Knoll speculates that because cats evolved in a desert environment and to compensate for scarce food resources they ramped down production of D6D. “They basically shut off expression of this enzyme so all their lipids go into energy,” Knoll says.

Working in mice, Knoll’s team used an inhibitor to suppress the D6D enzyme and supplemented the mouse diet with linoleic acid, thereby achieving Toxo sex in a rodent model. Importantly, the treated rodents poop out Toxo oocysts, just like cats although not as many, providing an alternative laboratory model to study Toxo.

The new model is now critically important as the USDA laboratory that supplied Knoll’s team with the cat feces they needed for their work was shut down after anti-research activists pressured Congress. “This work wouldn’t have been possible without cat poop,” says Knoll, of the cat waste rich in Toxo oocysts. “I needed cat shit.”

While promising, the approach used by Knoll is not practical for many labs because the drug used to tamp down the linoleic acid metabolizing D6D enzyme is costly, on the order of $300 per mouse. “That’s not something most labs are able to do,” says the Wisconsin researcher. “And the mouse doesn’t poop out as many oocysts as a cat.”

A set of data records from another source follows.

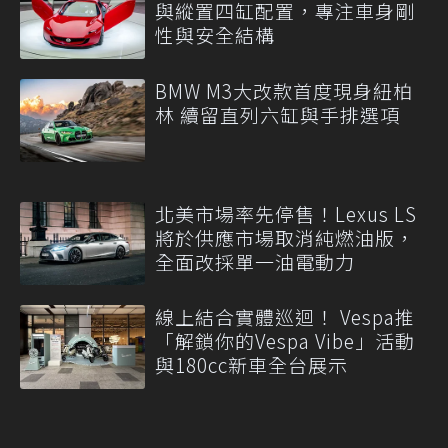
與縱置四缸配置，專注車身剛
性與安全結構
BMW M3大改款首度現身紐柏
林 續留直列六缸與手排選項
北美市場率先停售！Lexus LS
將於供應市場取消純燃油版，
全面改採單一油電動力
線上結合實體巡迴！ Vespa推
「解鎖你的Vespa Vibe」活動
與180cc新車全台展示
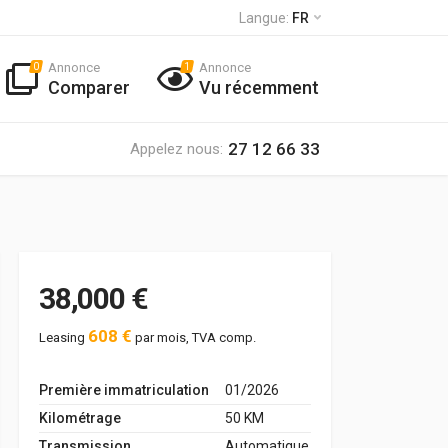
Langue:
FR
Annonce
Annonce
0
1
Comparer
Vu récemment
27 12 66 33
Appelez nous:
38,000 €
608 €
Leasing
par mois, TVA comp.
Première immatriculation
01/2026
Kilométrage
50 KM
Transmission
Automatique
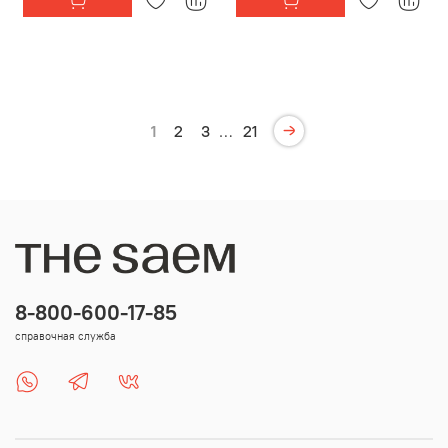
1
2
3
…
21
8-800-600-17-85
справочная служба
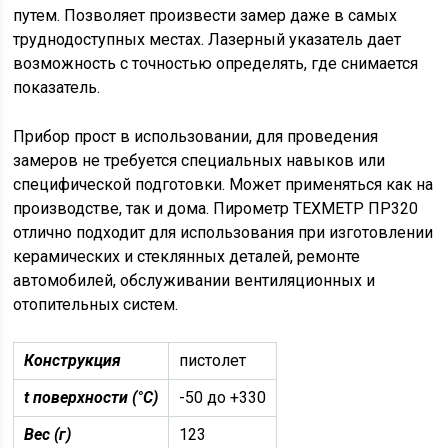
путем. Позволяет произвести замер даже в самых
труднодоступных местах. Лазерный указатель дает
возможность с точностью определять, где снимается
показатель.
Прибор прост в использовании, для проведения
замеров не требуется специальных навыков или
специфической подготовки. Может применяться как на
производстве, так и дома. Пирометр ТЕХМЕТР ПР320
отлично подходит для использования при изготовлении
керамических и стеклянных деталей, ремонте
автомобилей, обслуживании вентиляционных и
отопительных систем.
Конструкция
пистолет
t поверхности (°C)
-50 до +330
Вес (г)
123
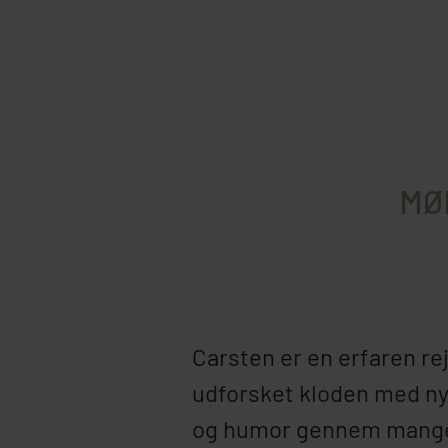
MØ
Carsten er en erfaren re
udforsket kloden med ny
og humor gennem mange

Knoll hopes to address part of the issue by using CRISPR technology to make a knockout mouse that does not produce the D6D enzyme in its intestines. “We’ll basically be making a cat-mouse,” says Knoll. “It will help get around the issue of cost.”

However, developing the new mouse model will take at least a year, meaning research on the parasite and ways to control it in people and animals will be stalled. And that is worrisome, Knoll adds, as a new strain of Toxo recently emerged in an outbreak in Brazil, and unlike the familiar strains of Toxo, the new strains emerging in South America seem to be having direct health effects on their human hosts, including the blinding disease retinitis and disorders of the nervous system.